車両用駆動モータユニットの概略構成断面図である。 第1実施形態に係るモータのロータ部の説明図であり、図3のP−P線における断面図である。 第1実施形態に係るモータのロータ部の側面図である。 第2実施形態に係るモータのロータ部の説明図であり、図5のQ−Q線における断面図である。 第2実施形態に係るモータのロータ部の側面図である。 第3実施形態に係るモータのロータ部の側面図である。 第4実施形態に係るモータのロータ部の側面図である。
符号の説明
23…モータ 24…シャフト 60…ロータ部 61…ロータヨーク 61a…端面 62…収容孔 63…永久磁石 70…第1肉抜き孔 71…最外部 72…最内部 73,74,75…角部 80…端面板 82…環状板(凸部) 84…支持板 87…隙間 90…第2肉抜き孔 91…最外部 92…最内部 95…溝部 180…端面板

Claims (7)

  1. 回転可能に支持されたシャフトと、前記シャフトに対して同軸状に圧入固定された円柱状のロータヨークと、前記ロータヨークの端面から軸方向に沿って形成された複数の第1肉抜き孔と、前記第1肉抜き孔より径方向の外側に配置され前記端面に開口して永久磁石を収容する収容孔と、前記軸方向における前記ロータヨークの端部に配置され前記収容孔の開口部を閉塞する端面板と、前記端面板に形成された複数の第2肉抜き孔と、を備え、
    前記軸方向から見て、全ての前記第1肉抜き孔の少なくとも一部が、前記第2肉抜き孔を通して露出していることを特徴とするモータ。
  2. 前記径方向における前記第2肉抜き孔の最外部を通る円周の直径は、前記径方向における前記第1肉抜き孔の最外部を通る円周の直径より大きくなっていることを特徴とする請求項1に記載のモータ。
  3. 前記シャフトの中心軸から前記径方向における前記第2肉抜き孔の最内部までの距離は、前記中心軸から前記径方向における前記第1肉抜き孔の最内部までの距離より小さくなっていることを特徴とする請求項1または請求項2に記載のモータ。
  4. 前記第1肉抜き孔は、多角形状に形成され、
    前記軸方向から見て、前記第1肉抜き孔の全ての角部が、前記第2肉抜き孔を通して露出していることを特徴とする請求項1ないし請求項3のいずれか1項に記載のモータ。
  5. 前記端面板における前記ロータヨーク側の端面の周縁部には、前記収容孔の開口部を閉塞する凸部が形成され、
    前記径方向における前記凸部の最内部を通る円周の直径は、前記径方向における前記第1肉抜き孔の最外部を通る円周の直径より大きくなっていることを特徴とする請求項1ないし請求項4のいずれか1項に記載のモータ。

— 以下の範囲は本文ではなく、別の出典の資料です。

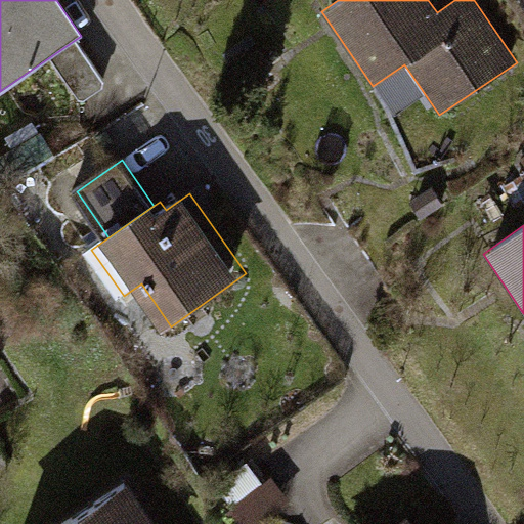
[(0,377),(0,400),(10,394),(0,377)]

  6. 前記端面板は、前記収容孔の開口部を閉塞する環状板と、前記環状板を前記ロータヨークとの間で挟持するとともに前記シャフトに圧入固定された支持板と、を備え、
    前記環状板は非磁性材料からなり、前記支持板は前記シャフトと同等の線膨張係数を有する材料からなり、
    前記凸部は、前記環状板によって構成されていることを特徴とする請求項5に記載のモータ。
  7. 前記支持板は、中央部が前記ロータヨークに向けて撓み変形した状態で前記シャフトに圧入固定されていることを特徴とする請求項6に記載のモータ。